*** Records for processing

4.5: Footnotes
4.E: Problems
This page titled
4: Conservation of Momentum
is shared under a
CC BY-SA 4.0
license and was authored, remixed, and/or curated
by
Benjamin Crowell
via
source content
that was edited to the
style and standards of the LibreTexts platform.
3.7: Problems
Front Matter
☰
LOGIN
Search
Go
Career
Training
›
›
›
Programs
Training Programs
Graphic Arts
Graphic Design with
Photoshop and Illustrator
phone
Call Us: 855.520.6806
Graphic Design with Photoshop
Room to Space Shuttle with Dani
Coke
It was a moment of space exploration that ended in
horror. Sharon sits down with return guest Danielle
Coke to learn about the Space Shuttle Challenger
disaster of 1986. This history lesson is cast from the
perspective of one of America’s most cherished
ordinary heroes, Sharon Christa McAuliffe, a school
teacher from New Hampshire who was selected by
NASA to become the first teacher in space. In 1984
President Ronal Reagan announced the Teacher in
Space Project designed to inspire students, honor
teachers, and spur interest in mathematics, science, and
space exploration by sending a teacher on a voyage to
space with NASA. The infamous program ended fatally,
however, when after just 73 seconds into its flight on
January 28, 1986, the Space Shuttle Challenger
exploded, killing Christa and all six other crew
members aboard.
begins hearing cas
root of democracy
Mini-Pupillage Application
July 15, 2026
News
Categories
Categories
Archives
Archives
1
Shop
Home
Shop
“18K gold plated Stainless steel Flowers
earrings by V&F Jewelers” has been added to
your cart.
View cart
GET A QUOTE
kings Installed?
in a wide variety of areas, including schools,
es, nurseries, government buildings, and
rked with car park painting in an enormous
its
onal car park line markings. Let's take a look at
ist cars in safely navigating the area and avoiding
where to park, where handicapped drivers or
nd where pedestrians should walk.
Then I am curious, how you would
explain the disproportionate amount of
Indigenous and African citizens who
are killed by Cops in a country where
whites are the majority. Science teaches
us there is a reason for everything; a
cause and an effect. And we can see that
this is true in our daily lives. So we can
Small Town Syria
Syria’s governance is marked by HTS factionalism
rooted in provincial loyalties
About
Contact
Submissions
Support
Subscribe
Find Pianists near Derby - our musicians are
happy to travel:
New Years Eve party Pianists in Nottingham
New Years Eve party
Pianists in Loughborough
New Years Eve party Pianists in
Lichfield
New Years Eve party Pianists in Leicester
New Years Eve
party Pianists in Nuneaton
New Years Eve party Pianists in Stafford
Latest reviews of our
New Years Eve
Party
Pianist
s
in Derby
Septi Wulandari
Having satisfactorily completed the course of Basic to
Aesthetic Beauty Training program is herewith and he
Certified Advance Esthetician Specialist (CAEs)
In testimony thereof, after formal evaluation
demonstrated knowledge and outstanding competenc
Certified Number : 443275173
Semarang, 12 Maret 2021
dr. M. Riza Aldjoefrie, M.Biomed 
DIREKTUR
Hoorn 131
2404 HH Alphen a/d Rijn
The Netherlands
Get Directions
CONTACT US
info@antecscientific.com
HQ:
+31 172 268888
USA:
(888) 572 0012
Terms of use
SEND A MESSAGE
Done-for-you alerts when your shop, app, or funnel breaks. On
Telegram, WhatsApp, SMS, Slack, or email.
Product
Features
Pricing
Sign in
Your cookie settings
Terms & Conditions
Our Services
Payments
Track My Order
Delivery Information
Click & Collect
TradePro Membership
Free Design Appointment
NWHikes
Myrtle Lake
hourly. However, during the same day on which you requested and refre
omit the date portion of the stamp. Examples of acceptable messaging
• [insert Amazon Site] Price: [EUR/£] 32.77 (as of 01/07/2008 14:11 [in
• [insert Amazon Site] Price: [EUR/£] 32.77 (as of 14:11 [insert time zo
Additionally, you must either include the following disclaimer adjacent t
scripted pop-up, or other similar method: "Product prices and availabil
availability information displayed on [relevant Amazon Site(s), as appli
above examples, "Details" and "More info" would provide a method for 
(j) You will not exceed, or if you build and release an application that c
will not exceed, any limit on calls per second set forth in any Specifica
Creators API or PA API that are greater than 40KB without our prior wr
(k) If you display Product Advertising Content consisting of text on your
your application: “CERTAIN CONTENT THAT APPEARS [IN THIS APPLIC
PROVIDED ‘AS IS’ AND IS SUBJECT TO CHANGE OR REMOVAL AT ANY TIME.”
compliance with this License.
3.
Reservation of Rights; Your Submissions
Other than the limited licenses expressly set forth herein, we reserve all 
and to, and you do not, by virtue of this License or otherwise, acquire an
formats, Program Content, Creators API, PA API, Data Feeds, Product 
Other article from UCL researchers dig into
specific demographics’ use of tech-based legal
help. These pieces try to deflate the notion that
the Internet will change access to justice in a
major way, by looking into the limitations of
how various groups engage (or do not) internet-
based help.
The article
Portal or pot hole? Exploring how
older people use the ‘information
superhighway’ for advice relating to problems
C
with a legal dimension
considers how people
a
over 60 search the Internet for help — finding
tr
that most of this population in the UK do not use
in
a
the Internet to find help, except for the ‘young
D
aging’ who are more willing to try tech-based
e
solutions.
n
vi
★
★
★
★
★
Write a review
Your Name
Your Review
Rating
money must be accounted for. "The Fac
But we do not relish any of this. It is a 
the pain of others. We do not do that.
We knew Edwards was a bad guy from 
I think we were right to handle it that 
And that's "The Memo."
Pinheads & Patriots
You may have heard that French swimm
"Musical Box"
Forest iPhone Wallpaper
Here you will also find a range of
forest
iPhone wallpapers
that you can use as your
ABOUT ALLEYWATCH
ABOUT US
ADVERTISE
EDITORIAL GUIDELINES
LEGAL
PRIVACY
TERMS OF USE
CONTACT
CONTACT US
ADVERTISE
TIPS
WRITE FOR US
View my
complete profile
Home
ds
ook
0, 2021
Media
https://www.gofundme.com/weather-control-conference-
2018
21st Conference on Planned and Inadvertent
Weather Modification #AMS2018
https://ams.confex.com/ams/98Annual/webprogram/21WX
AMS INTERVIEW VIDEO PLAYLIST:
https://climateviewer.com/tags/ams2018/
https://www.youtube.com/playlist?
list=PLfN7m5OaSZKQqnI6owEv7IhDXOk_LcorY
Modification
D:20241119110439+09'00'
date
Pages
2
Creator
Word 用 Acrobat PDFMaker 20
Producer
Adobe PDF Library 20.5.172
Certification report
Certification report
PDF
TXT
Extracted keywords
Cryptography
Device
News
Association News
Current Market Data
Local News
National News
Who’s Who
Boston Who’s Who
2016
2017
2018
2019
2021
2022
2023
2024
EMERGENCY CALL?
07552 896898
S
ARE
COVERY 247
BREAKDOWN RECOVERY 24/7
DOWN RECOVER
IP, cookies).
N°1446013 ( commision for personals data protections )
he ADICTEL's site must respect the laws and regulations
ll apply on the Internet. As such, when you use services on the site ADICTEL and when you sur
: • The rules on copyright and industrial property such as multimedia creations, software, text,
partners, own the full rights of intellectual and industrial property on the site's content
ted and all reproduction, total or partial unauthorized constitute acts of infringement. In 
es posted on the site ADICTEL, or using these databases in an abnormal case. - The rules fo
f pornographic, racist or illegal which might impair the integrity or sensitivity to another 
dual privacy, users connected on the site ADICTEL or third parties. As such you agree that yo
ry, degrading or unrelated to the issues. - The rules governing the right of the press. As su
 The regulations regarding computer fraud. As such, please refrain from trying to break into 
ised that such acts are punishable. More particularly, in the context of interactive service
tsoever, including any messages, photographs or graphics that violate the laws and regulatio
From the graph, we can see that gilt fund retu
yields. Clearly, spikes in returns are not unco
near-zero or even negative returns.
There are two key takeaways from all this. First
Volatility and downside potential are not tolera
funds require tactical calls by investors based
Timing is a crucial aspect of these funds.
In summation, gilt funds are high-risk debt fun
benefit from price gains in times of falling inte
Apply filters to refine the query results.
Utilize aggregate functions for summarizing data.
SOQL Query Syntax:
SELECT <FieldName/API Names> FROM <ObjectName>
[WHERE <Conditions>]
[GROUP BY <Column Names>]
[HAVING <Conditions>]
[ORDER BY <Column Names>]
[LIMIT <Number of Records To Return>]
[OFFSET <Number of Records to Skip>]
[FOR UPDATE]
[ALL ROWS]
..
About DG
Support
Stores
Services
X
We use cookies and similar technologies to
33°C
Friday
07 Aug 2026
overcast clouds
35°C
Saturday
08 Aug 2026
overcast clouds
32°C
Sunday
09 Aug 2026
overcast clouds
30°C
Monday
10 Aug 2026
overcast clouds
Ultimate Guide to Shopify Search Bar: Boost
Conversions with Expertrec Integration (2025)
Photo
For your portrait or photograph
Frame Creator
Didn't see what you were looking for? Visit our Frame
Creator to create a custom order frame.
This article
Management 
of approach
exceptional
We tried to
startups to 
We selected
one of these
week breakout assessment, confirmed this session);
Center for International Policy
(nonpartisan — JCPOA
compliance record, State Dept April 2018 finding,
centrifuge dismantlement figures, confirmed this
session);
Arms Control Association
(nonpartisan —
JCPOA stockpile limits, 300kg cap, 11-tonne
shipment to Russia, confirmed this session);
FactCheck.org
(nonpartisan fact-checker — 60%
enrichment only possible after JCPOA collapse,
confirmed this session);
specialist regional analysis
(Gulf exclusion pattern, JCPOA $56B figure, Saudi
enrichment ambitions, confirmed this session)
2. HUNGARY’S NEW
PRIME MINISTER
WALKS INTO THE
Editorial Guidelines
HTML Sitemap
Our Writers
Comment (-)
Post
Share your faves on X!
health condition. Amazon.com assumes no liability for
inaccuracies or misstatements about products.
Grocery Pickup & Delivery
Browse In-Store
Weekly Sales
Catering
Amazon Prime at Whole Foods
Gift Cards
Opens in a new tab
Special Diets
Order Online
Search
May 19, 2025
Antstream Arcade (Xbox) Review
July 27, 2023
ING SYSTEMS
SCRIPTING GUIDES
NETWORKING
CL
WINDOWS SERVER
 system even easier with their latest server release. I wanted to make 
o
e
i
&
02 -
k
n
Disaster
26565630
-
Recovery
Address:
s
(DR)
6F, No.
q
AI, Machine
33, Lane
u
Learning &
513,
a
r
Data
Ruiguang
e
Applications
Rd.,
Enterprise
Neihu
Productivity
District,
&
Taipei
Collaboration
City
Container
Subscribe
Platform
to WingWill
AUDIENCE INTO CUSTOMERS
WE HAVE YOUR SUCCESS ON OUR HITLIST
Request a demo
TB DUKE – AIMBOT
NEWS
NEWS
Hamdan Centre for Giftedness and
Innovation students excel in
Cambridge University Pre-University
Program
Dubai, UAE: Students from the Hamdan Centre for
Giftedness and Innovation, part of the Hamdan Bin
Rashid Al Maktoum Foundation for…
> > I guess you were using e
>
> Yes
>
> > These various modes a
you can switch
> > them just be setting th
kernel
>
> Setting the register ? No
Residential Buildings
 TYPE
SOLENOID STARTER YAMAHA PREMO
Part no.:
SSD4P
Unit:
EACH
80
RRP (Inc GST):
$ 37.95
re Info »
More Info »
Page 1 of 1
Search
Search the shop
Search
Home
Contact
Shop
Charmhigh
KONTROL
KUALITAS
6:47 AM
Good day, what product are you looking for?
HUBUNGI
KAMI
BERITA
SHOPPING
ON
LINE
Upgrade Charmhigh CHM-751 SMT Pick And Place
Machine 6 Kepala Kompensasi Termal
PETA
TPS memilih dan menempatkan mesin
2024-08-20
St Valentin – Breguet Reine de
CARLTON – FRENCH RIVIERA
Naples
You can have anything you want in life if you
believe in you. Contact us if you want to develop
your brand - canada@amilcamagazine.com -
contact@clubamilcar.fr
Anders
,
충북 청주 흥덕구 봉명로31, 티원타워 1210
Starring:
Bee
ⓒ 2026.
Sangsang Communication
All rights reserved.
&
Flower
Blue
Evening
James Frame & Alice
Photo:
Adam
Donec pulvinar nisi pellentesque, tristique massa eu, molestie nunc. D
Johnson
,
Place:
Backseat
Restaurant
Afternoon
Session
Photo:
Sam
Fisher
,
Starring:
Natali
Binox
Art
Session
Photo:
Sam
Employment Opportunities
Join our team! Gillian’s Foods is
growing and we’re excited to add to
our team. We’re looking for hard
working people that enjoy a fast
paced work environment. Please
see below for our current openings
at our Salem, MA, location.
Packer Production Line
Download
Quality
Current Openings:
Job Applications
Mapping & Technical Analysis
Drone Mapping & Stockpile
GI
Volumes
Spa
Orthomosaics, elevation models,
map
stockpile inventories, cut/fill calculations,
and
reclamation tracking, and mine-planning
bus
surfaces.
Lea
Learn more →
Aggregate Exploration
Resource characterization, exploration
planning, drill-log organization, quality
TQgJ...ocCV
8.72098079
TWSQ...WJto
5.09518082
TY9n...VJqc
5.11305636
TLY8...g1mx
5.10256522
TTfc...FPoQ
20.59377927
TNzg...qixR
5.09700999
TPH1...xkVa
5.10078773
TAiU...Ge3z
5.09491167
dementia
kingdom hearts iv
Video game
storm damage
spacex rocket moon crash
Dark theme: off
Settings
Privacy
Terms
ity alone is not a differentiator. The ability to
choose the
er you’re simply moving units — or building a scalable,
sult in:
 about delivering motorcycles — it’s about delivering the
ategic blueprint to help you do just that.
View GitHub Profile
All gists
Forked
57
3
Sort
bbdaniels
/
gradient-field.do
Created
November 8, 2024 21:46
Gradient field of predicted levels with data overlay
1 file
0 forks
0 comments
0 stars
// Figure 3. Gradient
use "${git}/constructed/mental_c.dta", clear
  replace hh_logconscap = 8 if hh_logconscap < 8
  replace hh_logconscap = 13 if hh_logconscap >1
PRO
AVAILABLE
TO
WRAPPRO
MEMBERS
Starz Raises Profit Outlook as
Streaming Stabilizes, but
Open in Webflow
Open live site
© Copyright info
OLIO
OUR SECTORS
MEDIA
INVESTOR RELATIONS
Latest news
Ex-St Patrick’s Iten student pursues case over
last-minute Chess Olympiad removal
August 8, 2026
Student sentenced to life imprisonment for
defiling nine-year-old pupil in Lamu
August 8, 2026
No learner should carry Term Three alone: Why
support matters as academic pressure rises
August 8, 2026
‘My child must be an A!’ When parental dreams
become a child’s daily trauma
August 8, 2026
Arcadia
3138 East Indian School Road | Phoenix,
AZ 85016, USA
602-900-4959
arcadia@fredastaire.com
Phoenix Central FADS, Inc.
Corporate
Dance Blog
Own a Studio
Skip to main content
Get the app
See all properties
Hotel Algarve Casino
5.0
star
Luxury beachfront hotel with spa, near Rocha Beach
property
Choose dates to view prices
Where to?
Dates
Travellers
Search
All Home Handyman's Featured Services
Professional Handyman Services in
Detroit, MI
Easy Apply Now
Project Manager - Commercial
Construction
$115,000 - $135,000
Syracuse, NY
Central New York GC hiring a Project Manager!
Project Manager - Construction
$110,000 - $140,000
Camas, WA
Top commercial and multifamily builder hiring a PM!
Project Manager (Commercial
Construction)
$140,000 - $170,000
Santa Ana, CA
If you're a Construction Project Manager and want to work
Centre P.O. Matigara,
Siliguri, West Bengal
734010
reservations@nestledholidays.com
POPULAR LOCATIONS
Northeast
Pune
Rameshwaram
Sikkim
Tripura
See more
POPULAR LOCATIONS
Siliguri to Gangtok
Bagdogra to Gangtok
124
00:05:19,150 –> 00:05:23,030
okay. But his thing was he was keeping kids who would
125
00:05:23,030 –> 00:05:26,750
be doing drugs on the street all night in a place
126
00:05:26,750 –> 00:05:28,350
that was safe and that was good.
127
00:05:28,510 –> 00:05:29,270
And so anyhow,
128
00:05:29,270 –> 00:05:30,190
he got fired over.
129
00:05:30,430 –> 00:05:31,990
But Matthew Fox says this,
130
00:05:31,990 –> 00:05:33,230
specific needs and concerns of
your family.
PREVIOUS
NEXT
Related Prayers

******

Job: Reproduce word for word the part of the records that opens with the first line and closes with the line containing "President Ronal Reagan", including both of those lines.

Solution:
4.5: Footnotes
4.E: Problems
This page titled
4: Conservation of Momentum
is shared under a
CC BY-SA 4.0
license and was authored, remixed, and/or curated
by
Benjamin Crowell
via
source content
that was edited to the
style and standards of the LibreTexts platform.
3.7: Problems
Front Matter
☰
LOGIN
Search
Go
Career
Training
›
›
›
Programs
Training Programs
Graphic Arts
Graphic Design with
Photoshop and Illustrator
phone
Call Us: 855.520.6806
Graphic Design with Photoshop
Room to Space Shuttle with Dani
Coke
It was a moment of space exploration that ended in
horror. Sharon sits down with return guest Danielle
Coke to learn about the Space Shuttle Challenger
disaster of 1986. This history lesson is cast from the
perspective of one of America’s most cherished
ordinary heroes, Sharon Christa McAuliffe, a school
teacher from New Hampshire who was selected by
NASA to become the first teacher in space. In 1984
President Ronal Reagan announced the Teacher in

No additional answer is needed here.